All knds of pressure may be applied to get you to report early to get the show on the road (usually short of anything in writing, which the CAA might find interesting, so not much chance, Phileas)... you know the sort of thing, appealing to one's 'professionalism', 'conscientiousness', 'can do attitude' etc.

It's all cr@<hidden> Conscientious, professional pilots stick to the FTL rules, which were designed to aid our rest and fatigue management. Anything else is unsafe and ilegal.
I aim to arrive in the crew room at STD-45min. If I'm a few minutes early, I get on with the job.
If the weather's cr@<hidden>, the computer u/s, the printer out of paper, the queue at security long, the aircraft parked a mile's hike away, I care not.

Strepsils

Standby notwithstanding, your duty time and your FDP start at report at home base in the case you are illustrating. The FDP finishes on blocks at last sector's end. Duty time finishes usually 30 min later, depending on your company's agreement with CAA.

Pigsfly
13th Mar 2006, 13:45
Ahhh you see its none of the CAA`s biz in this case. As Ryanair is operating on the Irish register at present, with plans to go to a former Eastern Block (Latvian) Register.

Ain`t no one in the IAA or Irish Govt. to crack the whip at M.O.L and take him to task on any of his antics. Why? Heck I dunno.

Arkroyal
13th Mar 2006, 14:40
Indeed, pigs

And isn't it a pity that an airline whose biggest base is in the UK isn't answerable to the CAA.

Shame on them that they don't take a closer interest.

GEENY
13th Mar 2006, 14:44
JAR OPS 1 Subpart Q is still left to the National Authorities to play with, hence the "Catch as U can" Circus. In Italy it took a legal action to force the CAA to enforce their own rules on airlines and it is still not working. European Disunion and that....
From today's atwonline:
"European Council last week formally closed the first reading on the new EU-OPS Regulation, which seeks to integrate technical requirements and administrative procedures in the field of civil aviation. EU-OPS includes harmonizing flight time limitations across Europe, setting a minimum FTL level directly applicable to all EU countries. The European Cockpit Assn., representing 34,000 pilots, is calling for safety improvements and swift revision of the text while recognizing EU-OPS as "a first step towards a safety-based level playing field in Europe." ECA argues that safety risks caused by pilot fatigue are not addressed sufficiently in the Council's Common Position.
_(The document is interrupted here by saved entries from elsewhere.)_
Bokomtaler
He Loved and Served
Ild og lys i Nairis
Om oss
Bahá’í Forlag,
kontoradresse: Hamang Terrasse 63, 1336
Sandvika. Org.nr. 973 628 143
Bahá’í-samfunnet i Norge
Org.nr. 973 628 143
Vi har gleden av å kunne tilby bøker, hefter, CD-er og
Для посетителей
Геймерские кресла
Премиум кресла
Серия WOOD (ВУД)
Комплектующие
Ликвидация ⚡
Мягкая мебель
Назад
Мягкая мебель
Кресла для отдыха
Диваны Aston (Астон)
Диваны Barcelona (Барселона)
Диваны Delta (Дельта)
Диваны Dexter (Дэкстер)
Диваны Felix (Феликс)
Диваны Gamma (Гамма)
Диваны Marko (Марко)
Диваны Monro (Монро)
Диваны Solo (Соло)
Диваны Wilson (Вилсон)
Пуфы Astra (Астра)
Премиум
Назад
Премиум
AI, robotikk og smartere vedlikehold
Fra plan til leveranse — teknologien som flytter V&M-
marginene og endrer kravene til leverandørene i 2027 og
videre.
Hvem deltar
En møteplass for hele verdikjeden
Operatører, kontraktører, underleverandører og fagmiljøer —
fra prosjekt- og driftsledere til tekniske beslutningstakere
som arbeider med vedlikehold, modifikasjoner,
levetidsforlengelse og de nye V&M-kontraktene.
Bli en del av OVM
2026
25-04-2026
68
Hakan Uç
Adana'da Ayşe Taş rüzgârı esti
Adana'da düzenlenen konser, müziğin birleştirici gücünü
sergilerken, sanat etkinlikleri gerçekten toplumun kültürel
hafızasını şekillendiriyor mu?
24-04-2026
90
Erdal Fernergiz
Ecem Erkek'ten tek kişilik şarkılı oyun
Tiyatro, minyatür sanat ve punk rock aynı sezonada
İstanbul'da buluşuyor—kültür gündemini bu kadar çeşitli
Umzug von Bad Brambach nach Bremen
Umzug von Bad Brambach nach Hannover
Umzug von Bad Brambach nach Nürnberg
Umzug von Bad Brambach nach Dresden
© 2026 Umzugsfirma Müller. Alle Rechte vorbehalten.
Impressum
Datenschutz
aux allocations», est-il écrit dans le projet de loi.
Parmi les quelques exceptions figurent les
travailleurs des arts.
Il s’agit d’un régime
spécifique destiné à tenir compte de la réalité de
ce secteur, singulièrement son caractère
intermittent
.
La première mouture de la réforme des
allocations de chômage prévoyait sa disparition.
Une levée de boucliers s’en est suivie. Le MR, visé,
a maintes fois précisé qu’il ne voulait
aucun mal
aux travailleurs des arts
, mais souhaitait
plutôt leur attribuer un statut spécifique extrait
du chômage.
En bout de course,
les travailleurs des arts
The second reading will start later this month when the European Parliament examines the proposed legislation. The EP has a maximum of 3-4 months to conclude the second reading."


by Cathy Buyck

overlord
15th Mar 2006, 05:43
Whatever....

New FAA Flight Time and Duty Time rules expected to be published some time this summer.

According to my source at FAA the FAR revision will include a "flow chart" so as to eliminate any confusion. Also, the FAA will begin hardcore enforcement of flight/duty time limitations. Finally, thank God.

Hopefully this will eliminate the dreaded "delay due to unforseen circumstances", "freight delay", "passenger delay", "wx delay", "mx delay" clause so often pushed upon us by management.

OL

superpilut
15th Mar 2006, 07:33
unforseen circumstances:}
Gotta love that one.

sky9
15th Mar 2006, 17:27
Do the IAA do check rides, in which case have they not noticed that preparing for 4 sectors in 10 minutes ( 25 mins at the aircraft + 10 minutes for security and walking to the aircraft) is clearly unreasonable?
Or do they operate on the "3 monkeys" philosophy?